Burgundy / White / Chardonnay / Organic




Maison Valette



Wine Type





Macon-Chaintré AOC, Burgundy







From vines with an average age of 65 years, planted on silty-clay soils. Harvest is manual, the grapes picked at perfect maturity during a descending moon into five kilo crates. Once at the winery they are whole-bunch pressed, whereupon the juice flows directly by gravity into casks with the lees and ferments with native yeasts. Elevage is 26-months months on fine lees, 80% in used oak and 20% in tank. The wine is not filtered or fined and no sulphur is added. Really textural with a lovely play between saltyness and minerality. Gives a new style to Macon-Chaintré.

Notes on the Producer

Maison Valette, based in Chaintré in the south of Burgundy between Mâcon and Beaujolais, comprises 8.5 hectares and is run by one of the region’s steadfastly independent families who have worked the estate for three successive generations, first as tenants and now today as owners. The day to day running of the estate is mostly handled by Gérard’s sons Philippe and Baptiste.
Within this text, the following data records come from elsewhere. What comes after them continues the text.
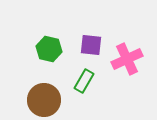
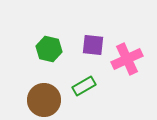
purple square: moved 2 px right
green rectangle: moved 5 px down; rotated 30 degrees clockwise
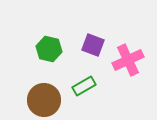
purple square: rotated 15 degrees clockwise
pink cross: moved 1 px right, 1 px down
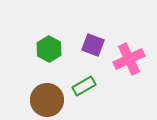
green hexagon: rotated 15 degrees clockwise
pink cross: moved 1 px right, 1 px up
brown circle: moved 3 px right
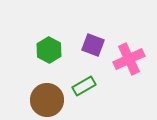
green hexagon: moved 1 px down
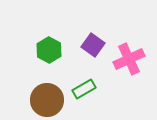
purple square: rotated 15 degrees clockwise
green rectangle: moved 3 px down
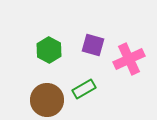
purple square: rotated 20 degrees counterclockwise
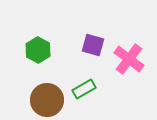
green hexagon: moved 11 px left
pink cross: rotated 28 degrees counterclockwise
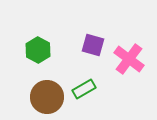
brown circle: moved 3 px up
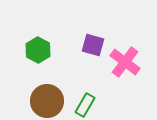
pink cross: moved 4 px left, 3 px down
green rectangle: moved 1 px right, 16 px down; rotated 30 degrees counterclockwise
brown circle: moved 4 px down
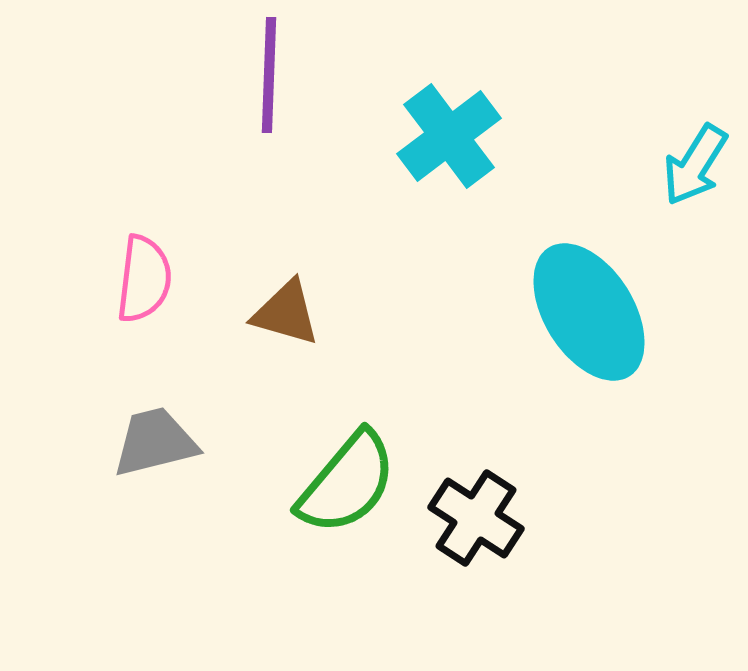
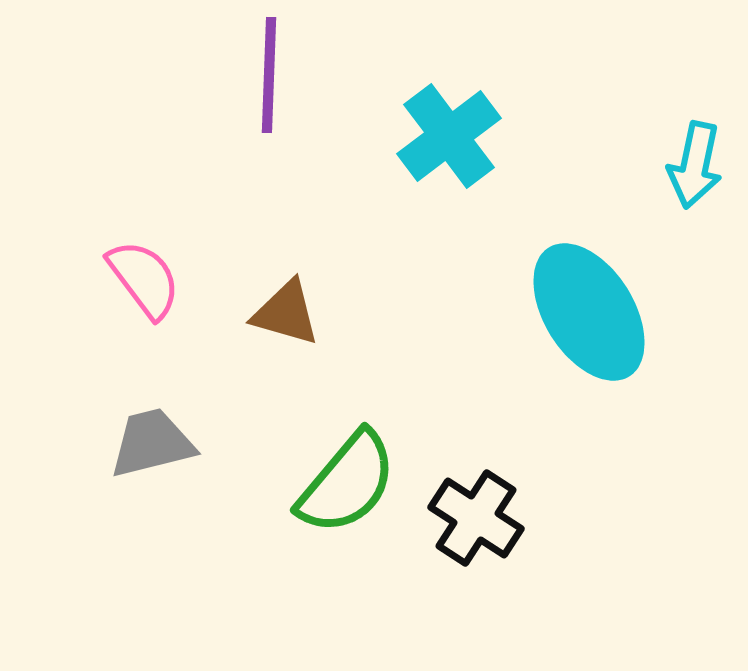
cyan arrow: rotated 20 degrees counterclockwise
pink semicircle: rotated 44 degrees counterclockwise
gray trapezoid: moved 3 px left, 1 px down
After finishing wine school in 1990, Philippe Valette made the decision to convert the vineyards to organics. The next two years were full of trial and error considering his wine education never included anything about organic viticulture.  Valette eschews chemicals in their viticulture in favour of careful nurturing of the soils and vines. In order to obtain ‘terroir’ wines, they do a great deal of work on the microbial life of the soil, so that the vines will thrive there. To achieve this, he aerates the soil by tilling or grassing, depending on the geographical and geological configuration of the plot. In this way, well-balanced grapes are obtained and they are left on the vines until they are perfectly ripe.

Harvesting is done by hand, in little crates; a gentle pneumatic press is used; work is done by gravity rather than pumps, followed by light settling, all without any sulphur. The wines undergo long yet subtle barrel ageing and are unfiltered, unfined, and unsulphured. Certain cuvées may even be subject to eight years of ageing, like their legendary Clos de Monsieur Noly. A level of density and complexity seldom reached in this region, sometimes complemented by beautiful oxidative notes, which, alas, are not always understood by the uninitiated.